▼▼▼

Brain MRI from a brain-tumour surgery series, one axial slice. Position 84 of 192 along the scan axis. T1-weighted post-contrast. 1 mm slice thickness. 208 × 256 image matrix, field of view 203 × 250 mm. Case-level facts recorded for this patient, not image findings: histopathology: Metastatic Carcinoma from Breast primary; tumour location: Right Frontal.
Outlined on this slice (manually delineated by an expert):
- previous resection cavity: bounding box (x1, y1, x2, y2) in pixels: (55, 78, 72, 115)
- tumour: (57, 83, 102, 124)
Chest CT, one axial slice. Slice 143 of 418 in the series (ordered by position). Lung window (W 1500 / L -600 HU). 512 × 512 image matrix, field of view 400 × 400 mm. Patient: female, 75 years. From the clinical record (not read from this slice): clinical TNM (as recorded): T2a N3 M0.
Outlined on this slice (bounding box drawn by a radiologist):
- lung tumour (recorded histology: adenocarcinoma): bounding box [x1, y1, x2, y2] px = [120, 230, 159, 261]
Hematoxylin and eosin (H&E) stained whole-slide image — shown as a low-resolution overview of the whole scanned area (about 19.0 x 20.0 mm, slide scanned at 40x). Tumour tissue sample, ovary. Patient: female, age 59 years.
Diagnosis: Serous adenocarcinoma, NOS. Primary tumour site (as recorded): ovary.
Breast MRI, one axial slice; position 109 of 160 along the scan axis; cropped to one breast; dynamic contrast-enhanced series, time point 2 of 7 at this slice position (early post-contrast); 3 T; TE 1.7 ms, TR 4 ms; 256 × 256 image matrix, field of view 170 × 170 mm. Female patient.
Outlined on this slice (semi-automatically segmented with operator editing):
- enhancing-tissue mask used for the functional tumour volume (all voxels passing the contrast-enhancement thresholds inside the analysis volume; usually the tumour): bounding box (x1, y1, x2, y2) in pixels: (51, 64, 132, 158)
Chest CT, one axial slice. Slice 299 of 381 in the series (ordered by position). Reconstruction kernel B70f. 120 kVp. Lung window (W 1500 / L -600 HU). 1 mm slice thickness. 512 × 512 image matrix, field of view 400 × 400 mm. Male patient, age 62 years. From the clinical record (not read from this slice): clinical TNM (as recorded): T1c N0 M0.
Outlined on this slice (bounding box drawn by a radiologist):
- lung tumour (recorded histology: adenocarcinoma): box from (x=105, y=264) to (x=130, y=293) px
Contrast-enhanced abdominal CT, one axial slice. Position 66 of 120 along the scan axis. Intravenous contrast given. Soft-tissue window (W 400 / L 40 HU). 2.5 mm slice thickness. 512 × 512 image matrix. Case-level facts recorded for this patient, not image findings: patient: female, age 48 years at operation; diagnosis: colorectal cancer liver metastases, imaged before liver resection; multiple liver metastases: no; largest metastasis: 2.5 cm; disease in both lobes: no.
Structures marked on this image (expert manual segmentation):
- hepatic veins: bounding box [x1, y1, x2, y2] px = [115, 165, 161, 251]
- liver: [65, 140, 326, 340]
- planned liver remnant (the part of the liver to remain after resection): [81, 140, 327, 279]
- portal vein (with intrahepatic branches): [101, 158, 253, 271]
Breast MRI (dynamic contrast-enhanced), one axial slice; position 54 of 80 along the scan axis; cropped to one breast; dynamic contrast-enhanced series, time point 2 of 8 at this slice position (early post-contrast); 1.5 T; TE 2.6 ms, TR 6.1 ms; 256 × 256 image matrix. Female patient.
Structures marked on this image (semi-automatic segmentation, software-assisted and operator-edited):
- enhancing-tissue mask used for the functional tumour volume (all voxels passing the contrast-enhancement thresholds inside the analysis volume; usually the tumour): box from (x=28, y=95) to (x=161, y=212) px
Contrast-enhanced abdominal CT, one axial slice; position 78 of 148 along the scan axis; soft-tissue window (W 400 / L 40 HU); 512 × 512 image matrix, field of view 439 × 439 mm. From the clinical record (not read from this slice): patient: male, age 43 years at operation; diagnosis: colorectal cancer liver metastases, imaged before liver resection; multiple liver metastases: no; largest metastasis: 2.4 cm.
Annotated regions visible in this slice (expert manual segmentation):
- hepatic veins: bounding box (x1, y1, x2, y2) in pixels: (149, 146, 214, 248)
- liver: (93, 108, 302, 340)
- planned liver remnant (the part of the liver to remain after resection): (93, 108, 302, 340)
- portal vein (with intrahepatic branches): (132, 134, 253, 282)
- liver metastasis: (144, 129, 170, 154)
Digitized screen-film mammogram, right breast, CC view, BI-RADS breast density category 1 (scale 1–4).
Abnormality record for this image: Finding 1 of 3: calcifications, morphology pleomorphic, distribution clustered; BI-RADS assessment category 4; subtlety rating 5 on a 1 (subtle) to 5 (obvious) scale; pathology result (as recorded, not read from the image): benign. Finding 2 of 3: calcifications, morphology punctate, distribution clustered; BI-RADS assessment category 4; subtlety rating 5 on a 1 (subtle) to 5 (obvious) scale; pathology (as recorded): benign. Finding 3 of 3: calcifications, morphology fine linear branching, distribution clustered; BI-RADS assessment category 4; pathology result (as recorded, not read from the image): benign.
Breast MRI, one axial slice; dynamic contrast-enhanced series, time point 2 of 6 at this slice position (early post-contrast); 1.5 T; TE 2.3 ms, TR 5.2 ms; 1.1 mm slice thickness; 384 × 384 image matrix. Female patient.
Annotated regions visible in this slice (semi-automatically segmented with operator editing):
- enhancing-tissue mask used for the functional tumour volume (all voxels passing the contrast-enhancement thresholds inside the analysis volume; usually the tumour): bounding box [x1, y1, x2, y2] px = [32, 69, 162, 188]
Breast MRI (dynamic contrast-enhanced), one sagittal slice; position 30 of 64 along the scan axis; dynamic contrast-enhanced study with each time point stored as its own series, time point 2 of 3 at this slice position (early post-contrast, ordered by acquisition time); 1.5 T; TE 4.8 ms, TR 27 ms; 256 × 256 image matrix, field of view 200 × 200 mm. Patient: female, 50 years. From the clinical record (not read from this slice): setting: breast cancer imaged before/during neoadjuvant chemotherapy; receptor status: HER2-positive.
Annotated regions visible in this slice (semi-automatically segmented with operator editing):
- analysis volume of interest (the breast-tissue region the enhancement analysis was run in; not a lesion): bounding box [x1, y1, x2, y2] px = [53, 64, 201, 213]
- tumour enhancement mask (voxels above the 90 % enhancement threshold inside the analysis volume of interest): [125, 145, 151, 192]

▲▲▲

== Task ==
Reproduce exactly, and with no other material, the lines between those holding "- liver: (93, 108, 302, 340)" and "Digitized screen-film mammogram, right", inclusive.

== Output of the task ==
- liver: (93, 108, 302, 340)
- planned liver remnant (the part of the liver to remain after resection): (93, 108, 302, 340)
- portal vein (with intrahepatic branches): (132, 134, 253, 282)
- liver metastasis: (144, 129, 170, 154)
Digitized screen-film mammogram, right breast, CC view, BI-RADS breast density category 1 (scale 1–4).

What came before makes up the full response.